Researchers: No more ice cover on the Great Lakes
In another sign that spring has returned in Michigan, the Great Lakes are now ice-free — having cleared out enough to rank among the top 20 earliest thaws in the last 45 years, researchers said Wednesday.
The findings were reviewed by the Ann Arbor-based Great Lakes Environmental Research Laboratory, which is tied to the National Oceanic and Atmospheric Administration. Scientists there have been studying ice cover and related phenomena for decades.
According to the group’s Great Lakes Surface Environmental Analysis, “the #GreatLakes were officially ice-free as of Sunday!!! 11th earliest ice-out in the last 45 years,” researchers tweeted.
Data that scientists compiled going back to the early 1970s show the Great Lakes typically have averaged measurable ice cover through late April or early May.
For the 2015-16 winter season, ice cover was last measured on May 5, when 0.09 percent of the basin sported it, according to the data.
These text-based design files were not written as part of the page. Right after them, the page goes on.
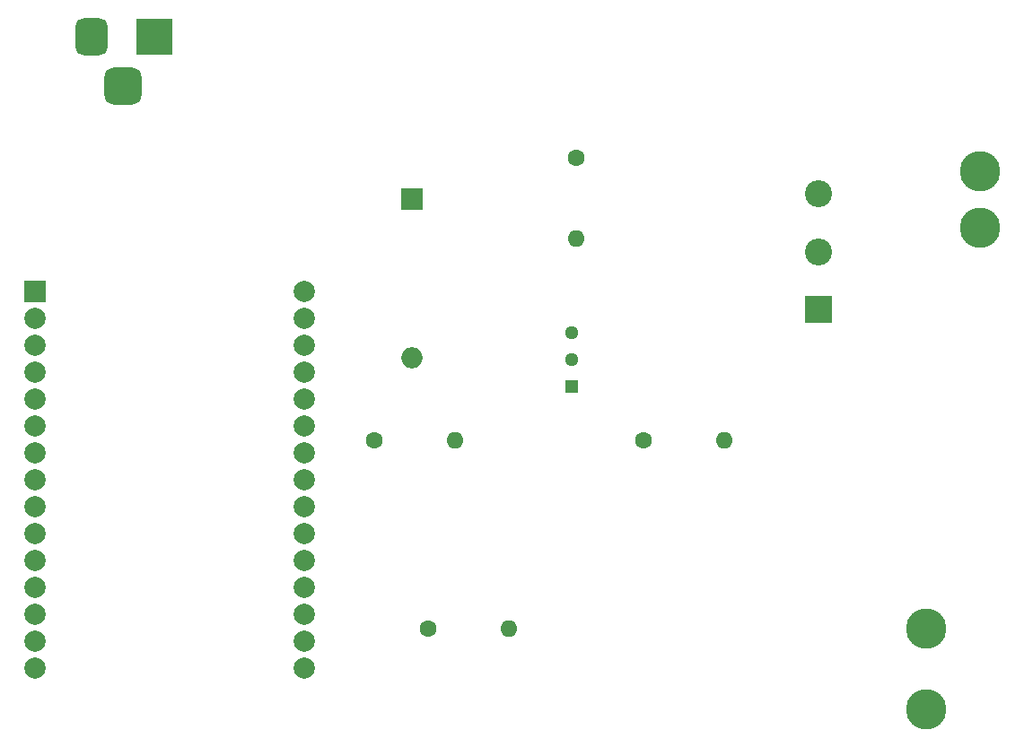
<source format=gbr>
%TF.GenerationSoftware,KiCad,Pcbnew,7.0.9*%
%TF.CreationDate,2023-11-29T01:17:11-05:00*%
%TF.ProjectId,Control Tempeture,436f6e74-726f-46c2-9054-656d70657475,rev?*%
%TF.SameCoordinates,Original*%
%TF.FileFunction,Copper,L2,Bot*%
%TF.FilePolarity,Positive*%
%FSLAX46Y46*%
G04 Gerber Fmt 4.6, Leading zero omitted, Abs format (unit mm)*
G04 Created by KiCad (PCBNEW 7.0.9) date 2023-11-29 01:17:11*
%MOMM*%
%LPD*%
G01*
G04 APERTURE LIST*
G04 Aperture macros list*
%AMRoundRect*
0 Rectangle with rounded corners*
0 $1 Rounding radius*
0 $2 $3 $4 $5 $6 $7 $8 $9 X,Y pos of 4 corners*
0 Add a 4 corners polygon primitive as box body*
4,1,4,$2,$3,$4,$5,$6,$7,$8,$9,$2,$3,0*
0 Add four circle primitives for the rounded corners*
1,1,$1+$1,$2,$3*
1,1,$1+$1,$4,$5*
1,1,$1+$1,$6,$7*
1,1,$1+$1,$8,$9*
0 Add four rect primitives between the rounded corners*
20,1,$1+$1,$2,$3,$4,$5,0*
20,1,$1+$1,$4,$5,$6,$7,0*
20,1,$1+$1,$6,$7,$8,$9,0*
20,1,$1+$1,$8,$9,$2,$3,0*%
G04 Aperture macros list end*
%TA.AperFunction,ComponentPad*%
%ADD10R,2.000000X2.000000*%
%TD*%
%TA.AperFunction,ComponentPad*%
%ADD11O,2.000000X2.000000*%
%TD*%
%TA.AperFunction,ComponentPad*%
%ADD12C,2.000000*%
%TD*%
%TA.AperFunction,ComponentPad*%
%ADD13C,3.800000*%
%TD*%
%TA.AperFunction,ComponentPad*%
%ADD14C,1.600000*%
%TD*%
%TA.AperFunction,ComponentPad*%
%ADD15O,1.600000X1.600000*%
%TD*%
%TA.AperFunction,ComponentPad*%
%ADD16R,1.298000X1.298000*%
%TD*%
%TA.AperFunction,ComponentPad*%
%ADD17C,1.298000*%
%TD*%
%TA.AperFunction,ComponentPad*%
%ADD18R,2.550000X2.550000*%
%TD*%
%TA.AperFunction,ComponentPad*%
%ADD19C,2.550000*%
%TD*%
%TA.AperFunction,ComponentPad*%
%ADD20R,3.500000X3.500000*%
%TD*%
%TA.AperFunction,ComponentPad*%
%ADD21RoundRect,0.750000X-0.750000X-1.000000X0.750000X-1.000000X0.750000X1.000000X-0.750000X1.000000X0*%
%TD*%
%TA.AperFunction,ComponentPad*%
%ADD22RoundRect,0.875000X-0.875000X-0.875000X0.875000X-0.875000X0.875000X0.875000X-0.875000X0.875000X0*%
%TD*%
G04 APERTURE END LIST*
D10*
%TO.P,C1,1*%
%TO.N,Net-(U1-VIN)*%
X98817500Y-61080000D03*
D11*
%TO.P,C1,2*%
%TO.N,GND*%
X98817500Y-76080000D03*
%TD*%
D10*
%TO.P,U1,1,3V3*%
%TO.N,Net-(U1-3V3)*%
X63285000Y-69760000D03*
D12*
%TO.P,U1,2,GND*%
%TO.N,GND*%
X63285000Y-72300000D03*
%TO.P,U1,3,D15*%
%TO.N,unconnected-(U1-D15-Pad3)*%
X63285000Y-74840000D03*
%TO.P,U1,4,D2*%
%TO.N,unconnected-(U1-D2-Pad4)*%
X63285000Y-77380000D03*
%TO.P,U1,5,D4*%
%TO.N,unconnected-(U1-D4-Pad5)*%
X63285000Y-79920000D03*
%TO.P,U1,6,RX2*%
%TO.N,unconnected-(U1-RX2-Pad6)*%
X63285000Y-82460000D03*
%TO.P,U1,7,TX2*%
%TO.N,unconnected-(U1-TX2-Pad7)*%
X63285000Y-85000000D03*
%TO.P,U1,8,D5*%
%TO.N,unconnected-(U1-D5-Pad8)*%
X63285000Y-87540000D03*
%TO.P,U1,9,D18*%
%TO.N,unconnected-(U1-D18-Pad9)*%
X63285000Y-90080000D03*
%TO.P,U1,10,D19*%
%TO.N,unconnected-(U1-D19-Pad10)*%
X63285000Y-92620000D03*
%TO.P,U1,11,D21*%
%TO.N,unconnected-(U1-D21-Pad11)*%
X63285000Y-95160000D03*
%TO.P,U1,12,RX0*%
%TO.N,unconnected-(U1-RX0-Pad12)*%
X63285000Y-97700000D03*
%TO.P,U1,13,TX0*%
%TO.N,unconnected-(U1-TX0-Pad13)*%
X63285000Y-100240000D03*
%TO.P,U1,14,D22*%
%TO.N,unconnected-(U1-D22-Pad14)*%
X63285000Y-102780000D03*
%TO.P,U1,15,D23*%
%TO.N,unconnected-(U1-D23-Pad15)*%
X63285000Y-105320000D03*
%TO.P,U1,16,EN*%
%TO.N,unconnected-(U1-EN-Pad16)*%
X88685000Y-105320000D03*
%TO.P,U1,17,VP*%
%TO.N,unconnected-(U1-VP-Pad17)*%
X88685000Y-102780000D03*
%TO.P,U1,18,VN*%
%TO.N,unconnected-(U1-VN-Pad18)*%
X88685000Y-100240000D03*
%TO.P,U1,19,D34*%
%TO.N,unconnected-(U1-D34-Pad19)*%
X88685000Y-97700000D03*
%TO.P,U1,20,D35*%
%TO.N,unconnected-(U1-D35-Pad20)*%
X88685000Y-95160000D03*
%TO.P,U1,21,D32*%
%TO.N,unconnected-(U1-D32-Pad21)*%
X88685000Y-92620000D03*
%TO.P,U1,22,D33*%
%TO.N,unconnected-(U1-D33-Pad22)*%
X88685000Y-90080000D03*
%TO.P,U1,23,D25*%
%TO.N,Net-(U1-D25)*%
X88685000Y-87540000D03*
%TO.P,U1,24,D26*%
%TO.N,Hot*%
X88685000Y-85000000D03*
%TO.P,U1,25,D27*%
%TO.N,unconnected-(U1-D27-Pad25)*%
X88685000Y-82460000D03*
%TO.P,U1,26,D14*%
%TO.N,unconnected-(U1-D14-Pad26)*%
X88685000Y-79920000D03*
%TO.P,U1,27,D12*%
%TO.N,unconnected-(U1-D12-Pad27)*%
X88685000Y-77380000D03*
%TO.P,U1,28,D13*%
%TO.N,unconnected-(U1-D13-Pad28)*%
X88685000Y-74840000D03*
%TO.P,U1,29,GND*%
%TO.N,GND*%
X88685000Y-72300000D03*
%TO.P,U1,30,VIN*%
%TO.N,Net-(U1-VIN)*%
X88685000Y-69760000D03*
%TD*%
D13*
%TO.P,H4,1,1*%
%TO.N,Net-(U1-D25)*%
X147320000Y-101600000D03*
%TD*%
D14*
%TO.P,R4,1*%
%TO.N,Net-(U1-3V3)*%
X100330000Y-101600000D03*
D15*
%TO.P,R4,2*%
%TO.N,Net-(U1-D25)*%
X107950000Y-101600000D03*
%TD*%
D14*
%TO.P,R2,1*%
%TO.N,Net-(Q1-Pad3)*%
X120650000Y-83820000D03*
D15*
%TO.P,R2,2*%
%TO.N,Net-(Q2-Pad1)*%
X128270000Y-83820000D03*
%TD*%
D13*
%TO.P,H3,1,1*%
%TO.N,GND*%
X147320000Y-109220000D03*
%TD*%
%TO.P,H1,1,1*%
%TO.N,Net-(H1-Pad1)*%
X152400000Y-58420000D03*
%TD*%
%TO.P,H2,1,1*%
%TO.N,GND*%
X152400000Y-63770000D03*
%TD*%
D14*
%TO.P,R1,1*%
%TO.N,Net-(U2-VI)*%
X114300000Y-57150000D03*
D15*
%TO.P,R1,2*%
%TO.N,Net-(Q1-Pad3)*%
X114300000Y-64770000D03*
%TD*%
D16*
%TO.P,Q1,1*%
%TO.N,GND*%
X113880000Y-78740000D03*
D17*
%TO.P,Q1,2*%
%TO.N,Net-(Q1-Pad2)*%
X113880000Y-76200000D03*
%TO.P,Q1,3*%
%TO.N,Net-(Q1-Pad3)*%
X113880000Y-73660000D03*
%TD*%
D18*
%TO.P,Q2,1*%
%TO.N,Net-(Q2-Pad1)*%
X137160000Y-71490000D03*
D19*
%TO.P,Q2,2*%
%TO.N,Net-(U2-VI)*%
X137160000Y-66040000D03*
%TO.P,Q2,3*%
%TO.N,Net-(H1-Pad1)*%
X137160000Y-60590000D03*
%TD*%
D14*
%TO.P,R3,1*%
%TO.N,Hot*%
X95250000Y-83820000D03*
D15*
%TO.P,R3,2*%
%TO.N,Net-(Q1-Pad2)*%
X102870000Y-83820000D03*
%TD*%
D20*
%TO.P,J1,1*%
%TO.N,Net-(U2-VI)*%
X74580000Y-45720000D03*
D21*
%TO.P,J1,2*%
%TO.N,GND*%
X68580000Y-45720000D03*
D22*
%TO.P,J1,3*%
X71580000Y-50420000D03*
%TD*%
M02*

</source>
Ice cover has been reported as late as May 31 (in 2003) but gone — at 0 percent — as early as April 6 (in 1987), the figures show. As recently as 2012, the lakes cleared by April 11.
The information was released the same day Detroit Metro Airport recorded a high of 77 — 14 degrees above average for the date, according to the National Weather Service.
The thermometer is set to top out in the 70s again on Thursday, when the forecast calls for a chance of showers and thunderstorms.